Bukonzo county is divided into many sub-counties including Bugoye, Kisinga, Kyondo, Kyarumba, Munkunyu, Mahango, Nyakatonzi and Isango. The area has many small towns situated on the lowlands, which are joined by road networks. These towns provide ideal locations for coffee processing and are home to many farmer groups, primary processors and it is in one of these towns, Bugoye, where Kyagalanyi, our exporting partners in Uganda, have located its second washing station. At this station, Kyagalanyi is focusing on high quality specialty natural Arabica.
Most farmers have around 1 hectare of land, and all work on the farm is conducted by hand, usually by immediate family members. Families work together in groups, usually community-based but sometimes also extended family groups, to process and market their coffee, an approach known as ‘share farming.’ This helps improve processing, better control quality and increases their marketing ability.
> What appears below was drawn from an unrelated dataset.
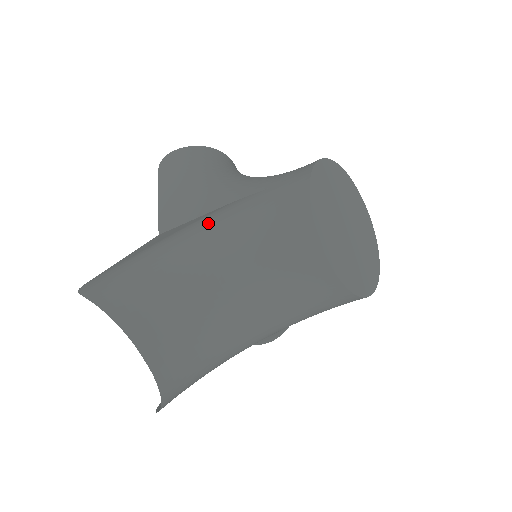
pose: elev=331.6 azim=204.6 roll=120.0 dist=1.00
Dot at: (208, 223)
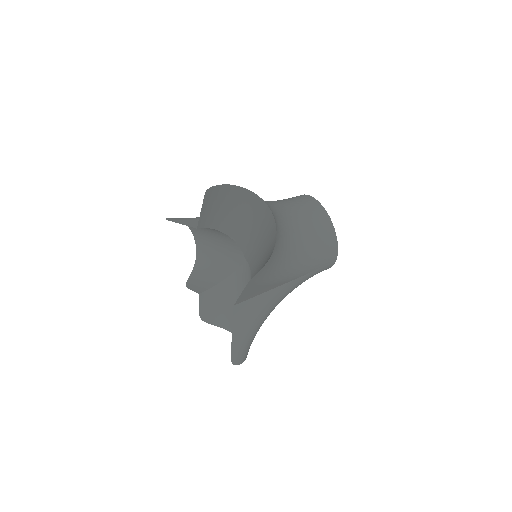
Dot at: occluded
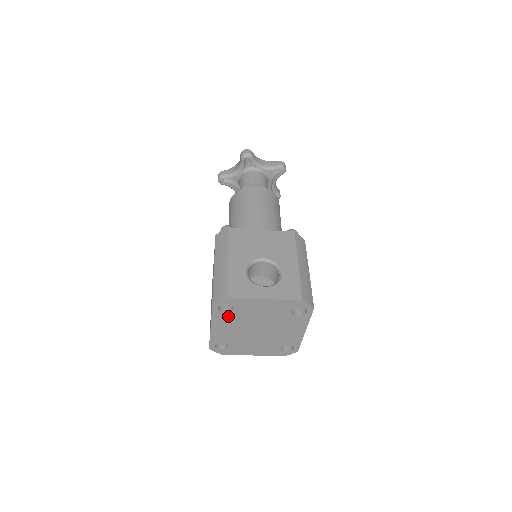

For many, Uganda might not the first country that comes to mind when thinking of high-quality Arabica: the country has been traditionally known as a producer of Robusta – in fact, some of the highest quality Robusta available on the market – and is reputed to even be its birthplace. However, in many regions of the country the challenges to quality Arabica production are certainly more a matter of infrastructure, history and knowledge than environment. For instance, the slopes of Mt. Elgon in the eastern reaches of the country (bordering Kenya) and on the slopes of the Mount Rwenzori, known locally as the ‘mountains of the moon’, in the Northwest bordering the Democratic Republic of Congo, there are microclimates and terrains that are ideal for the production of high-quality coffee.